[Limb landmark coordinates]
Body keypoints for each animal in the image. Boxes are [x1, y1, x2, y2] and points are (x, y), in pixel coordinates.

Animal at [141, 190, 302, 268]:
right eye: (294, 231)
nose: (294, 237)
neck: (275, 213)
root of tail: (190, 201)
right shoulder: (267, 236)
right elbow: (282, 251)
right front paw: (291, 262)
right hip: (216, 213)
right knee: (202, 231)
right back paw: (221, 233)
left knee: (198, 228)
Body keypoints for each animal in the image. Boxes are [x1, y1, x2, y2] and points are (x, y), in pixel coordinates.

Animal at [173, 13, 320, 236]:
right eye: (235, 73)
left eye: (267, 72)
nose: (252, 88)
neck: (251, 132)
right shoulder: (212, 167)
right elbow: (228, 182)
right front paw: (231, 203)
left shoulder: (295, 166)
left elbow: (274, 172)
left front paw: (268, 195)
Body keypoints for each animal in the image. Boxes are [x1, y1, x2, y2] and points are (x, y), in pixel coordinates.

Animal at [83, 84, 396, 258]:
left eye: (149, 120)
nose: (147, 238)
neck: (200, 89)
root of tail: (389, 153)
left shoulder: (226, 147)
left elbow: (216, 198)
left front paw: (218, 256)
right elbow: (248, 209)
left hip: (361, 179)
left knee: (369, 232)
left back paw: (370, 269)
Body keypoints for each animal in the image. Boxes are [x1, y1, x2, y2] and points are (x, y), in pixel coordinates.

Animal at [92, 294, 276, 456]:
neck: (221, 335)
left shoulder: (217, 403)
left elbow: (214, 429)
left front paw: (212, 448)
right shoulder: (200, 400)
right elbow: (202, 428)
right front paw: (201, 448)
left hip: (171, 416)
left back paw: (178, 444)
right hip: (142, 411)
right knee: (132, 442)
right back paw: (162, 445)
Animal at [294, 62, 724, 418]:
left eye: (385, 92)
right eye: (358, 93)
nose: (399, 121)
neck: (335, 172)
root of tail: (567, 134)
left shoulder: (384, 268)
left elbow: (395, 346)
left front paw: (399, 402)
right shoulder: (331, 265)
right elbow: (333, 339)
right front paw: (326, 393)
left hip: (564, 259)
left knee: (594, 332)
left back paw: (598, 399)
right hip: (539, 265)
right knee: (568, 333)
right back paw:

◆ **TASK BRIEF**
All the lines above should appear again in the answer, exactly as written.

◆ **OUTPUT OF THE TASK**
Body keypoints for each animal in the image. Boxes are [x1, y1, x2, y2] and points are (x, y), in pixel coordinates.

Animal at [141, 190, 302, 268]:
right eye: (294, 231)
nose: (294, 237)
neck: (275, 213)
root of tail: (190, 201)
right shoulder: (267, 236)
right elbow: (282, 251)
right front paw: (291, 262)
right hip: (216, 213)
right knee: (202, 231)
right back paw: (221, 233)
left knee: (198, 228)
Body keypoints for each animal in the image. Boxes are [x1, y1, x2, y2] and points are (x, y), in pixel coordinates.

Animal at [173, 13, 320, 236]:
right eye: (235, 73)
left eye: (267, 72)
nose: (252, 88)
neck: (251, 132)
right shoulder: (212, 167)
right elbow: (228, 182)
right front paw: (231, 203)
left shoulder: (295, 166)
left elbow: (274, 172)
left front paw: (268, 195)
Body keypoints for each animal in the image. Boxes are [x1, y1, x2, y2] and points are (x, y), in pixel coordinates.

Animal at [83, 84, 396, 258]:
left eye: (149, 120)
nose: (147, 238)
neck: (200, 89)
root of tail: (389, 153)
left shoulder: (226, 147)
left elbow: (216, 198)
left front paw: (218, 256)
right elbow: (248, 209)
left hip: (361, 179)
left knee: (369, 232)
left back paw: (370, 269)
Body keypoints for each animal in the image. Boxes are [x1, y1, x2, y2] and points are (x, y), in pixel coordinates.

Animal at [92, 294, 276, 456]:
neck: (221, 335)
left shoulder: (217, 403)
left elbow: (214, 429)
left front paw: (212, 448)
right shoulder: (200, 400)
right elbow: (202, 428)
right front paw: (201, 448)
left hip: (171, 416)
left back paw: (178, 444)
right hip: (142, 411)
right knee: (132, 442)
right back paw: (162, 445)
Animal at [294, 62, 724, 418]:
left eye: (385, 92)
right eye: (358, 93)
nose: (399, 121)
neck: (335, 172)
root of tail: (567, 134)
left shoulder: (384, 268)
left elbow: (395, 346)
left front paw: (399, 402)
right shoulder: (331, 265)
right elbow: (333, 339)
right front paw: (326, 393)
left hip: (564, 259)
left knee: (594, 332)
left back paw: (598, 399)
right hip: (539, 265)
right knee: (568, 333)
right back paw:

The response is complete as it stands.